Près de 8 millions de logements en copropriété en France, dont plus de la moitié construits entre 1950 et 1970… Conclusion : plusieurs millions de logements peu ou pas isolés, bâtis en des temps où l’énergie chère n’était pas vraiment une préoccupation. Il s’agit donc d’un vivier immense pour réaliser des économies d’énergie, ce qui n’a pas échappé au “triumvirat” du Grenelle de l’Environnement composé de Jean Louis Borloo, Dominique Bussereau et Nathalie Kosciusko-Morizet.
Jusqu’à présent, on a beaucoup parlé du DPE (Diagnostic de Performance Énergétique), rendu obligatoire à l’occasion de la vente d’un logement ou d’un bâtiment depuis le 1er novembre 2006 et lors de la conclusion d’un bail depuis le 1er juillet 2007. Il constitue en quelque sorte le volet “développement durable” du Dossier de Diagnostic Technique (DDT… si, si !) dorénavant imposé au vendeur, et qui vient donc alourdir la note au moment d’acquérir un logement.
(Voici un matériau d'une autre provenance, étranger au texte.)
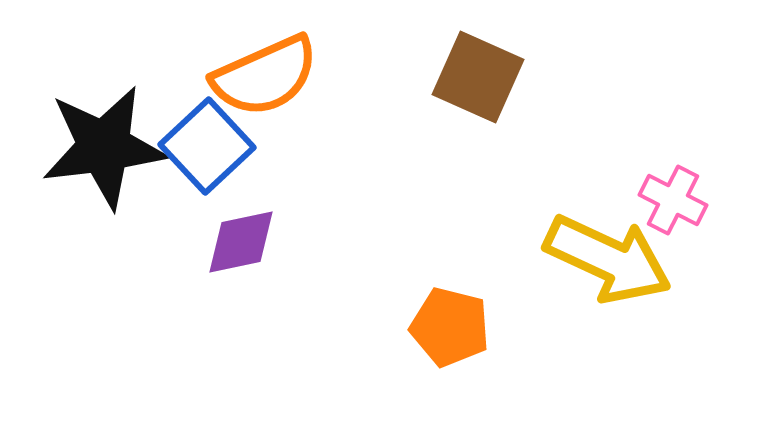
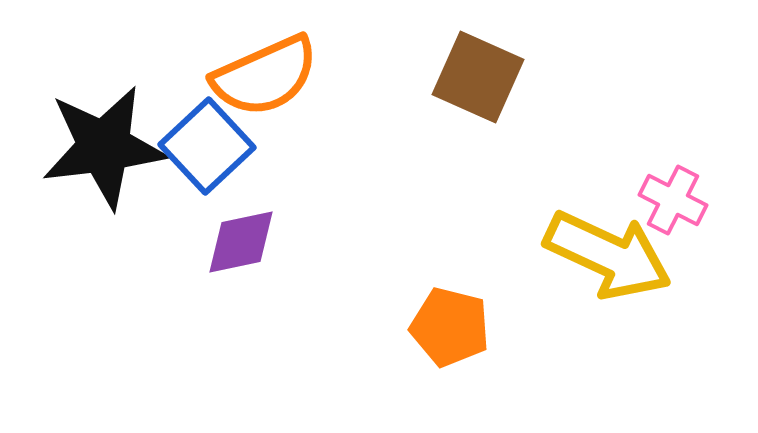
yellow arrow: moved 4 px up
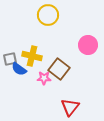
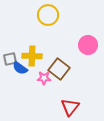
yellow cross: rotated 12 degrees counterclockwise
blue semicircle: moved 1 px right, 1 px up
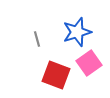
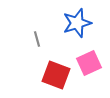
blue star: moved 9 px up
pink square: rotated 10 degrees clockwise
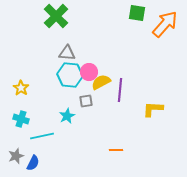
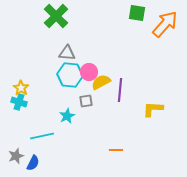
cyan cross: moved 2 px left, 17 px up
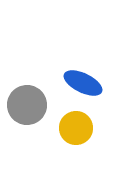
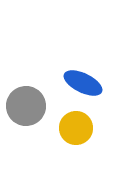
gray circle: moved 1 px left, 1 px down
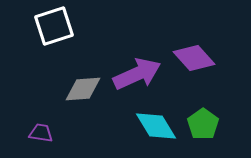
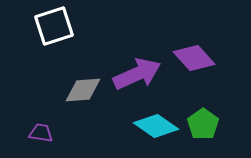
gray diamond: moved 1 px down
cyan diamond: rotated 24 degrees counterclockwise
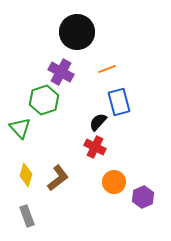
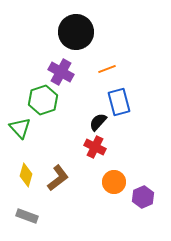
black circle: moved 1 px left
green hexagon: moved 1 px left
gray rectangle: rotated 50 degrees counterclockwise
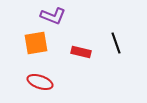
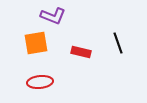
black line: moved 2 px right
red ellipse: rotated 25 degrees counterclockwise
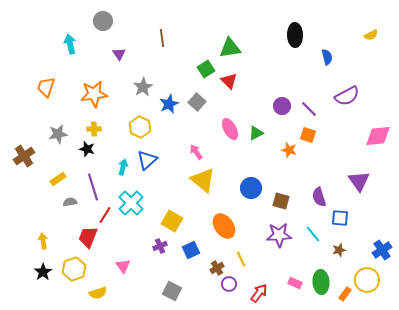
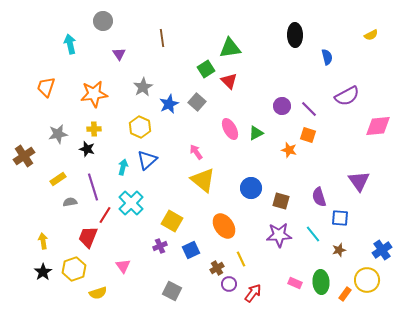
pink diamond at (378, 136): moved 10 px up
red arrow at (259, 293): moved 6 px left
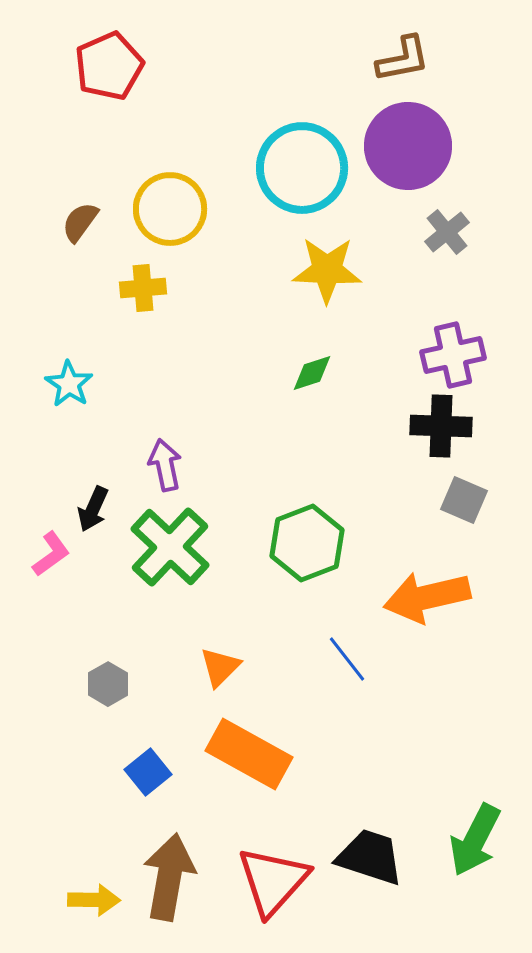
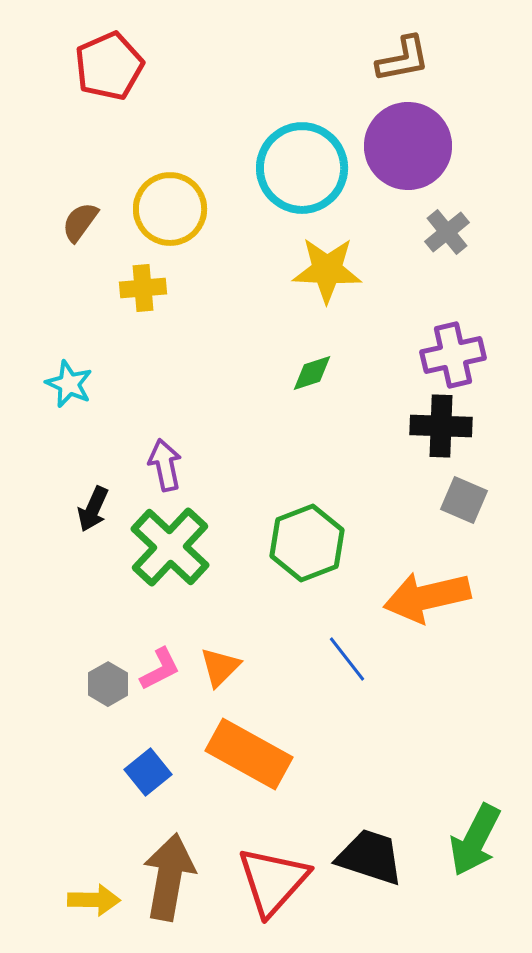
cyan star: rotated 9 degrees counterclockwise
pink L-shape: moved 109 px right, 115 px down; rotated 9 degrees clockwise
Pourtant, c’est un couperet plus discret mais autrement plus incisif qui pourrait s’abattre sur les copropriétés. En effet, le gouvernement vient de publier un arrêté le 13 juin dernier, relatif à la performance énergétique des bâtiments existants. Pour faire simple, toutes les copropriétés construites depuis 1948, d’une surface supérieure à 1 000 m2 et réalisant des travaux représentant plus de 25% de la valeur des bâtiments devront faire réaliser, avant travaux, une étude précise permettant de vérifier que, au terme de ces travaux, la consommation d’énergie et les performances de la copropriété seront au global conformes aux minima requis.
Certes, avoir une approche plus raisonnée et plus économe en matière énergétique est une nécessité absolue, a fortiori dans le contexte actuel : dérèglements climatiques, tensions géopolitiques, envolée du baril de brut, épuisement des ressources fossiles… En outre, le seuil de 25% évoqué dans l’arrêté n’est pas simple à atteindre : la copropriété doit envisager un programme de rénovation conséquent pour que ses travaux soient “suffisamment” coûteux. Enfin, le changement climatique et ses implications nous concernent tous, moyennant quoi chacun doit prendre sa part…
Pour autant, si l’on discerne facilement le bien-fondé de ces mesures, il est plus délicat d’imaginer comment elles pourraient être valablement appliquées dans la situation actuelle. D’un côté, le prix des travaux d’entretien et d’amélioration des logements est en constante augmentation, ce qui renchérit directement les dépenses engagées dans les copropriétés des années 60-70, souffrant pour la plupart d’un gros déficit d’entretien et d’investissement. Comment faire face à de nouvelles exigences techniques ?
Par ailleurs, les contraintes augmentent sans que l’on mette en face les ressources correspondantes, le tout dans un contexte financier où l’emprunt pour les copropriétés devient chaque jour plus difficile. Comment financer ces travaux ?
Enfin, on se demande si les pouvoirs publics ont conscience de la situation dans laquelle se trouvent une très grosse part des copropriétés de ces années-là, subissant de plein fouet l’augmentation continue des charges (personnel d’immeuble, chauffage, contrats de syndic, entretien des ascenseurs…) et en proie à des impayés qui ne font que renvoyer à la fragilisation grandissante des ménages en France. Comment éviter la “casse sociale” ?
Bref, le chantier en matière d’économies d’énergie sur l’habitat existant est légitime, essentiel, mais reste à se donner les moyens de nos ambitions, sous peine de faire porter un poids démesuré pour des publics déjà exsangues.